You won't get the standard boarding school sob story from Jimmy.

"I wasn't carted off to boarding school by my parents. I kicked and screamed until I got there," he laughed.

After St Paul's, Jimmy went to school in Felsted, and the Royal Academy of Music. He also trained with the National Youth Music Theatre where his contemporaries included Billy Elliot star Jamie Bell.

Jimmy's work commitments today are enough to make a workaholic seem lazy.

He always has several composing projects on the go - currently, they range from a football musical to an "oratorio fantasia" version of Shakespeare's The Tempest - and in the past six months has had two of his musicals staged in the West End.

If that wasn't enough, he is an associate director of the Theatre Royal Plymouth, and runs Covent Garden-based production company Ladida Productions and Ladida Management with his wife, Rebecca, - where he looks after actors in West End and prime-time TV shows - and Ladida Castings.

His "musical baby", which he has great plans for, is NHS: The Musical, which he co-wrote with Nick Stimson.

It was staged for a one-off performance at the Venue in Leicester Square in November, following a three-week run in Plymouth.

It may seem an unusual topic for a musical, but with personal experience, the wealth of medical dramas on TV plus Carry On films, he was not short of inspiration.

He is proud of the finished comedy musical romp.

"It went down a storm," said Jimmy, remembering the Plymouth run. "People were rolling in the aisles."

His dream is to get a 12-week run in the West End.

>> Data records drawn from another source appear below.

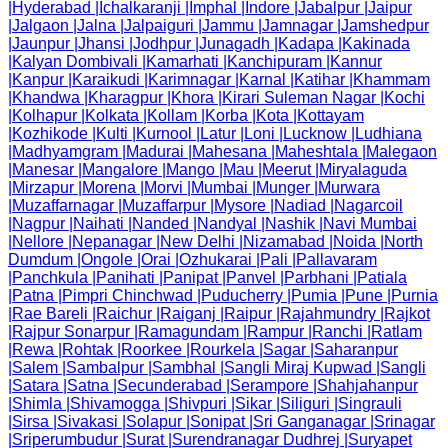
|
Hyderabad
|
Ichalkaranji
|
Imphal
|
Indore
|
Jabalpur
|
Jaipur
|
Jalgaon
|
Jalna
|
Jalpaiguri
|
Jammu
|
Jamnagar
|
Jamshedpur
|
Jaunpur
|
Jhansi
|
Jodhpur
|
Junagadh
|
Kadapa
|
Kakinada
|
Kalyan Dombivali
|
Kamarhati
|
Kanchipuram
|
Kannur
|
Kanpur
|
Karaikudi
|
Karimnagar
|
Karnal
|
Katihar
|
Khammam
|
Khandwa
|
Kharagpur
|
Khora
|
Kirari Suleman Nagar
|
Kochi
|
Kolhapur
|
Kolkata
|
Kollam
|
Korba
|
Kota
|
Kottayam
|
Kozhikode
|
Kulti
|
Kurnool
|
Latur
|
Loni
|
Lucknow
|
Ludhiana
|
Madhyamgram
|
Madurai
|
Mahesana
|
Maheshtala
|
Malegaon
|
Manesar
|
Mangalore
|
Mango
|
Mau
|
Meerut
|
Miryalaguda
|
Mirzapur
|
Morena
|
Morvi
|
Mumbai
|
Munger
|
Murwara
|
Muzaffarnagar
|
Muzaffarpur
|
Mysore
|
Nadiad
|
Nagarcoil
|
Nagpur
|
Naihati
|
Nanded
|
Nandyal
|
Nashik
|
Navi Mumbai
|
Nellore
|
Nepanagar
|
New Delhi
|
Nizamabad
|
Noida
|
North
Dumdum
|
Ongole
|
Orai
|
Ozhukarai
|
Pali
|
Pallavaram
|
Panchkula
|
Panihati
|
Panipat
|
Panvel
|
Parbhani
|
Patiala
|
Patna
|
Pimpri Chinchwad
|
Puducherry
|
Pumia
|
Pune
|
Purnia
|
Rae Bareli
|
Raichur
|
Raiganj
|
Raipur
|
Rajahmundry
|
Rajkot
|
Rajpur Sonarpur
|
Ramagundam
|
Rampur
|
Ranchi
|
Ratlam
|
Rewa
|
Rohtak
|
Roorkee
|
Rourkela
|
Sagar
|
Saharanpur
|
Salem
|
Sambalpur
|
Sambhal
|
Sangli Miraj Kupwad
|
Sangli
|
Satara
|
Satna
|
Secunderabad
|
Serampore
|
Shahjahanpur
|
Shimla
|
Shivamogga
|
Shivpuri
|
Sikar
|
Siliguri
|
Singrauli
|
Sirsa
|
Sivakasi
|
Solapur
|
Sonipat
|
Sri Ganganagar
|
Srinagar
|
Sriperumbudur
|
Surat
|
Surendranagar Dudhrej
|
Suryapet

The venue and the cast are in the bag.

There is, however, the small matter of £400,000 needed to fund the project.

Jimmy is under no illusion how difficult this will be. He can't blame anyone being reluctant to part with such a large amount of cash with no guarantee of a decent return. While Broadway in New York is more welcoming to new talent, the West End seems keener to back a big name.

Jimmy can only hope an investor will like his project enough to "take a punt", and offer the financial backing he needs.

In the meantime, his efforts are concentrating on his football musical, Who Ate All The Pies?, which is being staged in Plymouth later this year.

With songs like the Transfer Bung Waltz and the Wag Song, this comedy romp through the world of football should be another crowd-pleaser.

When I ask for a burst of lyrics from the Wag Song, Jimmy soon finds some on his laptop, only to start giggling when reciting them. Let's just say some verses are best avoided in a family newspaper.

His working partnership with Nick Stimson is proving a successful one.

"The great problem for most artists is accepting criticism," explained Jimmy.

"But, with Nick and I, one of our great strengths is that we can dish the dirt out to one another like there is no tomorrow. There is a great respect there."

His best critic is his wife, who was his former agent.

"She is so down to earth and honest, which is what I need," he reflected.

"When she says she likes something, she really does, and this is invaluable in life."